→ Excerpt provided
[Start of Attachment]
This has always been a systemic problem of how hard medical education and license are to get. I'm pretty sure medical personnel can be trained to reasonable (mediocre but better than nothing) skill level much faster and for much cheaper than it normally is.
Yeah, if the problem is lack of staff in COVID wards, just start COVID-specific training programs and hire COVID-specific personnel, who are only allowed to work with COVID patients. That should reduce training time a lot.
This approach might sound like some completely out of the box, untested and extreme approach, yet it’s completely standard in industries that are not as heavily regulated as medicine is. Alas, healthcare has its Rules and Procedures and Best Practices, and as a result, everyone else must adjust and implement novel approaches, so that the healthcare industrial and regulatory complex doesn’t have to.
The vast majority of COVID patients aren't just "COVID patients". They're people with comorbidities that put them in a more serious position than a regular (otherwise healthy) individual with a respiratory illness. To "specialize" in COVID you likely need to have training on diabetes, neuro, renal, cardiac and other systems. To a certain point, you just need a fully trained nurse because you can't specialize too deeply on "COVID" without needing training on the comorbidties that come along with an ICU patient.
I guess I'm bias because my spouse is an ICU RN, but the ignorance of HN comments boggles my mind. Do all the hackers try to solve domain problems they have absolutely 0 experience in? I don't pretend to have solutions for the healthcare system because I don't work in the healthcare domain. I can assure you, the red tape that exists is there for very good reasons, because we've tried "unregulated" systems and they were a disaster. We've learned from our mistakes, and that means rigor that can't be replaced by some keyboard jockey writing webdev or embedded systems for unrelated fields.
And knowing they are going to get laid off when COVID dies down, do you expect people to be stampeding to be hired to a job with no transferable skills? Have you seen the Medicaid nursing home labor pool?
> That's not an option. Hospitals in many were already understaffed before the pandemic. And the pandemic has caused such a severe worker shortage that traveling RNs are getting paid upwards of $200/hr in remote parts of the USA.
How did this understaffing happen?
> More than 260 hospitals and health systems furloughed workers in the last year, and many others implemented layoffs.
As someone whose partner is a med-surg nurse, and whose extended friend circle contains a lot of current and (mostly)former nurses, that post is not really the case. That's like saying that the shortage of software engineers is down to InfoSys having a bunch of IT layoffs.
[End of Attachment]
(Records in a dataset)
[Start of Attachment]
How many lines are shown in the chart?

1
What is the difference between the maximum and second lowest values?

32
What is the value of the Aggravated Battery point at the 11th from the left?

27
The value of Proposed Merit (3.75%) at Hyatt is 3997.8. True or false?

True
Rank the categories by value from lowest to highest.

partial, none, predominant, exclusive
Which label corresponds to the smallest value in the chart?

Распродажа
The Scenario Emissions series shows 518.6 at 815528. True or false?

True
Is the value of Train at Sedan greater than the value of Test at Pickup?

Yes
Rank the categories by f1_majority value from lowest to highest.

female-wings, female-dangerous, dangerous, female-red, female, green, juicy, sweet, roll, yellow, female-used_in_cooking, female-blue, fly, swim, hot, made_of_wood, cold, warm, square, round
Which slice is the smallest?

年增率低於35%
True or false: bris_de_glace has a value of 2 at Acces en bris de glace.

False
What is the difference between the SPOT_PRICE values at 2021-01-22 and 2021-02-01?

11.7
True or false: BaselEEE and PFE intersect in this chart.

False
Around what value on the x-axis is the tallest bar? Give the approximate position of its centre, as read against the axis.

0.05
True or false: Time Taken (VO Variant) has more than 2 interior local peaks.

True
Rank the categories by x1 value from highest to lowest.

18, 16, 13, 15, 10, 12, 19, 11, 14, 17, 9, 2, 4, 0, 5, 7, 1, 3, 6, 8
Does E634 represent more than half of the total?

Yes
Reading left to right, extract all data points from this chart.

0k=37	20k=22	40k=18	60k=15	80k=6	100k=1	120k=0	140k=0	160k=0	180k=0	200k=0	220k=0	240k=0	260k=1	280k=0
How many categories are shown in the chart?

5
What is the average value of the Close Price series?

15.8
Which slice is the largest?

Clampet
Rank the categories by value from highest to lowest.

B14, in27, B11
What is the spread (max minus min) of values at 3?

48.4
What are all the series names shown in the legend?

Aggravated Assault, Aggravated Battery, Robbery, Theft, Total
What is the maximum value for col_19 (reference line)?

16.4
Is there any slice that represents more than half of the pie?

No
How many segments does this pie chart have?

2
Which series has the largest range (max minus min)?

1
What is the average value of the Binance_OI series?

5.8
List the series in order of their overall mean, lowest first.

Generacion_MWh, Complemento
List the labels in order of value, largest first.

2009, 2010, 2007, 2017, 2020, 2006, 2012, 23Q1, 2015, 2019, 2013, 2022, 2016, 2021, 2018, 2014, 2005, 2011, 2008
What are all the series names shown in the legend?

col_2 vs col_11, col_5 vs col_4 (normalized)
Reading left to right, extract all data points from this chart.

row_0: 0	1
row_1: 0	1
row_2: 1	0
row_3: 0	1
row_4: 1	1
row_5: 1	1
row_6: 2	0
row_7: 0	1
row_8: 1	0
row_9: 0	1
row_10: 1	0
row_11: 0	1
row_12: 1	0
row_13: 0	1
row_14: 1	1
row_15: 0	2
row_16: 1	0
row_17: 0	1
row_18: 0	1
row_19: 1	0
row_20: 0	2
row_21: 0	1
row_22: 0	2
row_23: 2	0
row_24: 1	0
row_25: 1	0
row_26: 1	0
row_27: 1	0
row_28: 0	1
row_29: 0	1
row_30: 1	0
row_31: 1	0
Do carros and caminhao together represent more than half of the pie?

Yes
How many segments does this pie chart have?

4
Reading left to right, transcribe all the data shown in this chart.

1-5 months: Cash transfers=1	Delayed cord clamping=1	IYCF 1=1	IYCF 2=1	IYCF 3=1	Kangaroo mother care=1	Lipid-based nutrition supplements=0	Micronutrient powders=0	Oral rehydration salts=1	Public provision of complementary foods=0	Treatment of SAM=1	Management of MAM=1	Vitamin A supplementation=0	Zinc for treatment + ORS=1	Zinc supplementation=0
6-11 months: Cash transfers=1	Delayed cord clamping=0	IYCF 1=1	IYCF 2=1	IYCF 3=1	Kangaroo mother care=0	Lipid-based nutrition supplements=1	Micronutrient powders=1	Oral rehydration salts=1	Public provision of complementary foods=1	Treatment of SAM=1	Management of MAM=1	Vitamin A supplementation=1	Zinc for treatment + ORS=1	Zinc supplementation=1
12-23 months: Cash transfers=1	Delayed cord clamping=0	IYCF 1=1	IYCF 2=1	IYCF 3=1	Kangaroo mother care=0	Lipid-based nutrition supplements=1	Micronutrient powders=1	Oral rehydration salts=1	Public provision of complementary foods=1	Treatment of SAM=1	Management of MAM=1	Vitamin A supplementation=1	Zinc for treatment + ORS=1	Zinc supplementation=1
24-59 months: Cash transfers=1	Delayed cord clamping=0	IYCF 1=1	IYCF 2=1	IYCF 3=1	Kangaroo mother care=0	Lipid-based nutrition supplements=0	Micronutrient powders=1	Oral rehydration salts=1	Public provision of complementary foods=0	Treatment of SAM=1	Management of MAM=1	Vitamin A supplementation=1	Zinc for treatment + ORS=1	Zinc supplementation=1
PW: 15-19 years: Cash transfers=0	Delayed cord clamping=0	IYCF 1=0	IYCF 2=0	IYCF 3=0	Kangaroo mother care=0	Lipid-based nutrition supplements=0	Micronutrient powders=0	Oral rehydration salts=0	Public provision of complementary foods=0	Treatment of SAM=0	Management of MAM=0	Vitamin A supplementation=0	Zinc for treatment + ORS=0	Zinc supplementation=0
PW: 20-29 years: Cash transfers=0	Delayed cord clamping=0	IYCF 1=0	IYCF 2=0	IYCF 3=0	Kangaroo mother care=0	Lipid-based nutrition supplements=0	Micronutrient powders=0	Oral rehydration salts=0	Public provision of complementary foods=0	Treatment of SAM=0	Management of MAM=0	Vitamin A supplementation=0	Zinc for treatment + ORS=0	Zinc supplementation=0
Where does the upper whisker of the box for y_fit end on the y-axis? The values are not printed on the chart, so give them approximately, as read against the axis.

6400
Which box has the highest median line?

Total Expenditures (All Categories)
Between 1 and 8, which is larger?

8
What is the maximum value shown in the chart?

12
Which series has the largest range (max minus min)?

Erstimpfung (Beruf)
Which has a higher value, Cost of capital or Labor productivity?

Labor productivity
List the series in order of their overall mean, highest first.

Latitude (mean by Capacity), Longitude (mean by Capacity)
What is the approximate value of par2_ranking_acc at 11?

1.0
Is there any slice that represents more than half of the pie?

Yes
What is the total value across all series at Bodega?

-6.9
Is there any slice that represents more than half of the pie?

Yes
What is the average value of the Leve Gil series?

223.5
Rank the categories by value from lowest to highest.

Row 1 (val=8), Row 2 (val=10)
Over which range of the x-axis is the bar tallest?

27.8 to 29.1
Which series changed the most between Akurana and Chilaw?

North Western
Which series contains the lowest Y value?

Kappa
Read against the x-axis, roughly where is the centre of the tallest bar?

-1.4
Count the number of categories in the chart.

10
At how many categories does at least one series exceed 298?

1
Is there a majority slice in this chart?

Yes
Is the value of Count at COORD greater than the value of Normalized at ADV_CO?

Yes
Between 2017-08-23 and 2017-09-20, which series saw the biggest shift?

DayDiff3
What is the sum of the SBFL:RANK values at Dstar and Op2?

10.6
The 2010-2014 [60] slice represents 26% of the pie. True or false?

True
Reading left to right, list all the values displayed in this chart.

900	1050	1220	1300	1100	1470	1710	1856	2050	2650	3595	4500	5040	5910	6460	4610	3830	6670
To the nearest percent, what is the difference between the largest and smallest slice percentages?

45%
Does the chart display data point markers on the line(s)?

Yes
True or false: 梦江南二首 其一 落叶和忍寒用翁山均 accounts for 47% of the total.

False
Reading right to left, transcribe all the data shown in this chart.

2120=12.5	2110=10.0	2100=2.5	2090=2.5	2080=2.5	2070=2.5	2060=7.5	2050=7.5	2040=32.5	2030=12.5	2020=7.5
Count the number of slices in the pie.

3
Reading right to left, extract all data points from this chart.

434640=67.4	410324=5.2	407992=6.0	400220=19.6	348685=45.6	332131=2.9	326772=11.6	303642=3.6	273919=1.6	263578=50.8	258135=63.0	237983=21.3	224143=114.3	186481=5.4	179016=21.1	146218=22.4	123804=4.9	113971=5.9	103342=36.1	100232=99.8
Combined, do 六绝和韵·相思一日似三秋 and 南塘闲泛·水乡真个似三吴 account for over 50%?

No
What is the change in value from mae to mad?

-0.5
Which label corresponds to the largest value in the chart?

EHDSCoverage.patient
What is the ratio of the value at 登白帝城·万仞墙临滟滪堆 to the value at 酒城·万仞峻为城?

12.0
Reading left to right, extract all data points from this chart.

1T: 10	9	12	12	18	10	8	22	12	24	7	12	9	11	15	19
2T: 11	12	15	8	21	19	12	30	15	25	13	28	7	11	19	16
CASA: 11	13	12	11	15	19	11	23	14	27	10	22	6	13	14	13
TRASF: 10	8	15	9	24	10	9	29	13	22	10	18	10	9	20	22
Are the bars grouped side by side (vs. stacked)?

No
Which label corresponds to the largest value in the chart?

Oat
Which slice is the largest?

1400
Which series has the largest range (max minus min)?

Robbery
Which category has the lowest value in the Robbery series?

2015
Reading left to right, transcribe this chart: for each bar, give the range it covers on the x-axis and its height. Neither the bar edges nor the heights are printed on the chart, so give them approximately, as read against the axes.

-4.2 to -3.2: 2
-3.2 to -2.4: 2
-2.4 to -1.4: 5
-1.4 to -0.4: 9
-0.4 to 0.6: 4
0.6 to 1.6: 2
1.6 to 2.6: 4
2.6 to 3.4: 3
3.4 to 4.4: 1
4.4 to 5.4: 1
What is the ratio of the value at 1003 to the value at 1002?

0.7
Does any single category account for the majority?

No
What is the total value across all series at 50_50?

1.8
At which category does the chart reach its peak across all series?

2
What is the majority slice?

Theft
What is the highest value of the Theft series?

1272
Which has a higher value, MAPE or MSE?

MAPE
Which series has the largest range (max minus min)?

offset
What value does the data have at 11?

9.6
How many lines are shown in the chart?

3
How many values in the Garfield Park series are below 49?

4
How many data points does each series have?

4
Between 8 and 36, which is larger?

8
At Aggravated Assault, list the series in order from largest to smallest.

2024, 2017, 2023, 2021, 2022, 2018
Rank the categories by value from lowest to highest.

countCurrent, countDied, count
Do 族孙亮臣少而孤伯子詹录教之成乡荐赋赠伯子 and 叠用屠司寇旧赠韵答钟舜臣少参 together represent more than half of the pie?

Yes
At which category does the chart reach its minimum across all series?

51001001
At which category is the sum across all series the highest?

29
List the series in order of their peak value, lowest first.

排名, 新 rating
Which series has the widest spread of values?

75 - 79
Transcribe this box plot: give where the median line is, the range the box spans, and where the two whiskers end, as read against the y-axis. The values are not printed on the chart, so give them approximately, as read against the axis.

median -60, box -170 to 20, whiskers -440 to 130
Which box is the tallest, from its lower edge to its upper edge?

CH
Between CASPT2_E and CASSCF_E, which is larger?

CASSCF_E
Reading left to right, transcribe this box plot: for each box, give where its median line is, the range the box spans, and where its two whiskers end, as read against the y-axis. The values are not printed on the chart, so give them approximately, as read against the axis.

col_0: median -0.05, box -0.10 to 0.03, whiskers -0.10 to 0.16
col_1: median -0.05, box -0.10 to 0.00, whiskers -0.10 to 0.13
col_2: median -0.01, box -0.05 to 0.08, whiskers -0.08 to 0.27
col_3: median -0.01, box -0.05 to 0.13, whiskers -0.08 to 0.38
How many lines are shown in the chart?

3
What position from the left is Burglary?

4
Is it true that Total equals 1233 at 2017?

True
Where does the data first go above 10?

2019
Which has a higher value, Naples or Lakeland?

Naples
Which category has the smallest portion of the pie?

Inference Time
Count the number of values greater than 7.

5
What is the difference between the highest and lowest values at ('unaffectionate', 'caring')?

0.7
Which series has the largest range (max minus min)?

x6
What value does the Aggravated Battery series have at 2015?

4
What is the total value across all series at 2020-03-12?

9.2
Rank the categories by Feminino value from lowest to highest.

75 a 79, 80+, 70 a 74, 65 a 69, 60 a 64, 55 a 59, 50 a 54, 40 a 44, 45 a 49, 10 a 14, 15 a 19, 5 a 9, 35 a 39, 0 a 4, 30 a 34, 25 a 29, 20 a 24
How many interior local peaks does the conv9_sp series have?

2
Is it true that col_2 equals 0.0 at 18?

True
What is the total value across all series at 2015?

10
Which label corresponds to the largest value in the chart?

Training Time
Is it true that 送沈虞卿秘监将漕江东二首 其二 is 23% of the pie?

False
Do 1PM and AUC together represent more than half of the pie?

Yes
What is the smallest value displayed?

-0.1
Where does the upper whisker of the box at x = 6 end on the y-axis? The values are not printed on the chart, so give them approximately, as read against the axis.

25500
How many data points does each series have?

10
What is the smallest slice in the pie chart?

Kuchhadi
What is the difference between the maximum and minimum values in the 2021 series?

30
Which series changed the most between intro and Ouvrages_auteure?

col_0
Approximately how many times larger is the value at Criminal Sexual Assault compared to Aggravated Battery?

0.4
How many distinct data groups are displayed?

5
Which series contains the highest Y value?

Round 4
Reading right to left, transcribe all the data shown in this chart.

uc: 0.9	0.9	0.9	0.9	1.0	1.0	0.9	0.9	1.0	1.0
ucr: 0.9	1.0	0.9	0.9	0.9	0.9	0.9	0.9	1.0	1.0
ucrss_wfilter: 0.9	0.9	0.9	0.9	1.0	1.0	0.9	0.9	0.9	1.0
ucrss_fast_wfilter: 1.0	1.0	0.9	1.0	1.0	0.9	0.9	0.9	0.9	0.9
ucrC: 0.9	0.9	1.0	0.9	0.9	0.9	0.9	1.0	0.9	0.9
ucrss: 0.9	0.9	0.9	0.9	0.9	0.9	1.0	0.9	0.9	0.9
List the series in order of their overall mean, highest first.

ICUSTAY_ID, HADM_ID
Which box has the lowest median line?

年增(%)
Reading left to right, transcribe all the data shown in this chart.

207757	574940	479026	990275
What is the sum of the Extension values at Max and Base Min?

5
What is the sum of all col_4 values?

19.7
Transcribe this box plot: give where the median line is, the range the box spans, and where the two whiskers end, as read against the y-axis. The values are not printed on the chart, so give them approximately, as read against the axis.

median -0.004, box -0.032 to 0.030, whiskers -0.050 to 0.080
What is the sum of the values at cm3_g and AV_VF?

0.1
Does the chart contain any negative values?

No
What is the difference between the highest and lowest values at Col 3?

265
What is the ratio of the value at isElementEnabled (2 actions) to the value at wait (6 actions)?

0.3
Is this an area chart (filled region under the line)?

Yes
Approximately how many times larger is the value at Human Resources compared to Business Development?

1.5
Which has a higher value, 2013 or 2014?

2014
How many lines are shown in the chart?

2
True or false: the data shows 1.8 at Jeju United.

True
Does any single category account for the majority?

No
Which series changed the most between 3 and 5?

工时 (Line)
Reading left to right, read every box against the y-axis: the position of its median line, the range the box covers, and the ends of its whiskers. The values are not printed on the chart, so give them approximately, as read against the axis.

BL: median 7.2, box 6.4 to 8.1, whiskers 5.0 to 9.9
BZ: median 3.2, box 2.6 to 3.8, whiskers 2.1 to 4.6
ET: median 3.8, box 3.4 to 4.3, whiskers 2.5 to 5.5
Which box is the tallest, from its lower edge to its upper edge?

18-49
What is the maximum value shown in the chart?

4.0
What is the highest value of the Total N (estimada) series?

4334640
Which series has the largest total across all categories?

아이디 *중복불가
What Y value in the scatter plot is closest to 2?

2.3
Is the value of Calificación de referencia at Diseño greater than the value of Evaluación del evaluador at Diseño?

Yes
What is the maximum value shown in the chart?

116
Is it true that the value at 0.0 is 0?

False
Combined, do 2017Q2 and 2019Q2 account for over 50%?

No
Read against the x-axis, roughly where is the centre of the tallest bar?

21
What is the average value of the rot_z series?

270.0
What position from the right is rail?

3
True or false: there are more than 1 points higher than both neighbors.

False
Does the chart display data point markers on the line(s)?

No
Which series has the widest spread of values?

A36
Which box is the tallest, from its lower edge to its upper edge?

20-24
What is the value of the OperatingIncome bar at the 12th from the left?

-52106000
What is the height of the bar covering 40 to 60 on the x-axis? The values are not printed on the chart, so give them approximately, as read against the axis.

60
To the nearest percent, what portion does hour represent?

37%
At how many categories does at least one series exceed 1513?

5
[End of Attachment]
→ Actions to take
• 1. Reproduce the part of the comment thread on hospital staffing from "This has always" to "time a lot.".
• 2. Using the comment thread on hospital staffing, answer these:
(a) What hourly pay does the thread say traveling RNs are getting in remote parts of the USA?
(b) How many hospitals and health systems furloughed workers in the last year, according to the thread?
(c) What job does the spouse of the commenter who criticizes HN comments hold?

→ Answers for this exercise
• 1.
This has always been a systemic problem of how hard medical education and license are to get. I'm pretty sure medical personnel can be trained to reasonable (mediocre but better than nothing) skill level much faster and for much cheaper than it normally is.
Yeah, if the problem is lack of staff in COVID wards, just start COVID-specific training programs and hire COVID-specific personnel, who are only allowed to work with COVID patients. That should reduce training time a lot.

• 2.
(a) Upwards of $200/hr.
(b) More than 260.
(c) ICU RN.